Work required = Search the records below for "analysis"; copy each line that has it.

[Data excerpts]

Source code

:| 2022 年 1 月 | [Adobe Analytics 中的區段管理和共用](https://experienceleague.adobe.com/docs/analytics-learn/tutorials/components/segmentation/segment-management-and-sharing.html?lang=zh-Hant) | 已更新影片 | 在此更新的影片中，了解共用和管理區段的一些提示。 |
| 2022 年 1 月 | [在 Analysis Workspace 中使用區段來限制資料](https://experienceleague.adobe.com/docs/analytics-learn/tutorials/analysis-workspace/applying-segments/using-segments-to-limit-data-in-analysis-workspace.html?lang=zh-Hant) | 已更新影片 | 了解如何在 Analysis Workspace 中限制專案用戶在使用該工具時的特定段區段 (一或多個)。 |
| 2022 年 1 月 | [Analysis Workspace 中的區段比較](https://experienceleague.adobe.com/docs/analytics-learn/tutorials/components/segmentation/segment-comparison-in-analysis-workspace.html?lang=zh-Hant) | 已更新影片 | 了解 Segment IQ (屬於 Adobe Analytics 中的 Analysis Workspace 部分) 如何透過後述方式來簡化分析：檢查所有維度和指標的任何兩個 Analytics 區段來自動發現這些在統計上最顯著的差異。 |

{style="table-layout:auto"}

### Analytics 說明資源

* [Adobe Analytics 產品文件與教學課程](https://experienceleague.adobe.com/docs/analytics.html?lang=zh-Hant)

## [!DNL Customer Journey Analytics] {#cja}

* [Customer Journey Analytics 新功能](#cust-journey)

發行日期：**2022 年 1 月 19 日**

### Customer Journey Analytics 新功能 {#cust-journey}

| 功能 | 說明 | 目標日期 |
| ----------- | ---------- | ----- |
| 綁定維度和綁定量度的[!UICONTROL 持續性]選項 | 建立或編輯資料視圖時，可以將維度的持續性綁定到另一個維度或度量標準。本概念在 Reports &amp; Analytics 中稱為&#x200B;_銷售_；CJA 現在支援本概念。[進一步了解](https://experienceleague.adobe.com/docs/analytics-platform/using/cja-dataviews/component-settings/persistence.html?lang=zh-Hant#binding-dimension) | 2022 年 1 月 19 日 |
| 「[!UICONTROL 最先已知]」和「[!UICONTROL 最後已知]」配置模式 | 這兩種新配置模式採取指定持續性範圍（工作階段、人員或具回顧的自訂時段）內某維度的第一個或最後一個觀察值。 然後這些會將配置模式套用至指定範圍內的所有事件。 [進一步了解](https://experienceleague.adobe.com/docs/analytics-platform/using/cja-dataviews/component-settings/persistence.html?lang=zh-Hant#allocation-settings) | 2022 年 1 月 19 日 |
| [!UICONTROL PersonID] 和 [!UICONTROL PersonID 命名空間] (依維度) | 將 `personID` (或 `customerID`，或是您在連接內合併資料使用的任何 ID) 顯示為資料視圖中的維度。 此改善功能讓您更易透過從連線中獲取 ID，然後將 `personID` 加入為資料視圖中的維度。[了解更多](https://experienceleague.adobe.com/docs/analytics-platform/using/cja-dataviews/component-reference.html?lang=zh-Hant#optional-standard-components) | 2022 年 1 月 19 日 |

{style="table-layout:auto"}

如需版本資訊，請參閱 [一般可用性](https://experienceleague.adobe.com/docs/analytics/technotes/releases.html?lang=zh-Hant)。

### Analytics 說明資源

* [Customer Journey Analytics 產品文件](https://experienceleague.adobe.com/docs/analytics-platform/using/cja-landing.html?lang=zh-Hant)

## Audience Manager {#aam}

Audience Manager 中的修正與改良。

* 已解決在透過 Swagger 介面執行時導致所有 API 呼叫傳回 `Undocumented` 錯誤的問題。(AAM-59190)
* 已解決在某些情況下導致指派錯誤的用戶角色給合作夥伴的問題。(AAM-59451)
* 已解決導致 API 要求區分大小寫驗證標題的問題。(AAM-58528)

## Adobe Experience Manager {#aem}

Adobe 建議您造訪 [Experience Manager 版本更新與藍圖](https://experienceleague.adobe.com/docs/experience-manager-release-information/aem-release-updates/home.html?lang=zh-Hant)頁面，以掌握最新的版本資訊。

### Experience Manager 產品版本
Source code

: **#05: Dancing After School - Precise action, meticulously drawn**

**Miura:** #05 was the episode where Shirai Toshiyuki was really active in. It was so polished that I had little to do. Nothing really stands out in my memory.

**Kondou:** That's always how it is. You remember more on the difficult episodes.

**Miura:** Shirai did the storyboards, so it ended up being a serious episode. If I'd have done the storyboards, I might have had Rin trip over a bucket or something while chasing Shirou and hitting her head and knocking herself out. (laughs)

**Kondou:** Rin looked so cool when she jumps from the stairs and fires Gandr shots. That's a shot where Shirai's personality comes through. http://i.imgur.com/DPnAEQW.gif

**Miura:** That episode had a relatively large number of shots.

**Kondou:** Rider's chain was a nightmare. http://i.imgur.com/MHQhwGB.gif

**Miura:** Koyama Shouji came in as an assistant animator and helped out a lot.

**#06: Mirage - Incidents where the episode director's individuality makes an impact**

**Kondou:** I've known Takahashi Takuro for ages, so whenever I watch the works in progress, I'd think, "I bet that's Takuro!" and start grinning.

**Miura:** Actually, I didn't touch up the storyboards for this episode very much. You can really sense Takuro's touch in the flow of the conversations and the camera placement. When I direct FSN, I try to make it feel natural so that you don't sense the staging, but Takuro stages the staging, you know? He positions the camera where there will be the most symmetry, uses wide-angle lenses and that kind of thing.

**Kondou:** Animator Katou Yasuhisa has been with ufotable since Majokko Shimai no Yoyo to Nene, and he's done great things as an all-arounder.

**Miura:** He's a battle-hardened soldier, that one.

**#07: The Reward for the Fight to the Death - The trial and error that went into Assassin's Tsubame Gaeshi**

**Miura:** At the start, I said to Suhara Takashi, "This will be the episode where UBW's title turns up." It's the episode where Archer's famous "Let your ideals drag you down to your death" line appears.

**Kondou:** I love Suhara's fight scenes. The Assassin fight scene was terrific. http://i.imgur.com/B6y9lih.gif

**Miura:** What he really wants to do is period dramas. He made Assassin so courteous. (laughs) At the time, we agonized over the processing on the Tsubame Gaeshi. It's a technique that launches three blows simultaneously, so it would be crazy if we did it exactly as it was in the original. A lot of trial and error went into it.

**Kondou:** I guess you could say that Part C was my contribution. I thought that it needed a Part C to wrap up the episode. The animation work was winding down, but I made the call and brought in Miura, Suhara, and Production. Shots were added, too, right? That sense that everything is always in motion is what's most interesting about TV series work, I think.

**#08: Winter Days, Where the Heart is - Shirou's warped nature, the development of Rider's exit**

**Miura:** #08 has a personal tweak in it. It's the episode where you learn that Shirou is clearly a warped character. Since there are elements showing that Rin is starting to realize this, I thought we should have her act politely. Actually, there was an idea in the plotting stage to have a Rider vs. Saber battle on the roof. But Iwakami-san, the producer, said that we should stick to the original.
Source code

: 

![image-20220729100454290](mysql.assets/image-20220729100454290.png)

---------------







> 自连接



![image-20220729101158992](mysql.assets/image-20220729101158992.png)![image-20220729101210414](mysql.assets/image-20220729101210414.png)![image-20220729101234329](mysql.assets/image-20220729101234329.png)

Solution to this task =
| 2022 年 1 月 | [在 Analysis Workspace 中使用區段來限制資料](https://experienceleague.adobe.com/docs/analytics-learn/tutorials/analysis-workspace/applying-segments/using-segments-to-limit-data-in-analysis-workspace.html?lang=zh-Hant) | 已更新影片 | 了解如何在 Analysis Workspace 中限制專案用戶在使用該工具時的特定段區段 (一或多個)。 |
| 2022 年 1 月 | [Analysis Workspace 中的區段比較](https://experienceleague.adobe.com/docs/analytics-learn/tutorials/components/segmentation/segment-comparison-in-analysis-workspace.html?lang=zh-Hant) | 已更新影片 | 了解 Segment IQ (屬於 Adobe Analytics 中的 Analysis Workspace 部分) 如何透過後述方式來簡化分析：檢查所有維度和指標的任何兩個 Analytics 區段來自動發現這些在統計上最顯著的差異。 |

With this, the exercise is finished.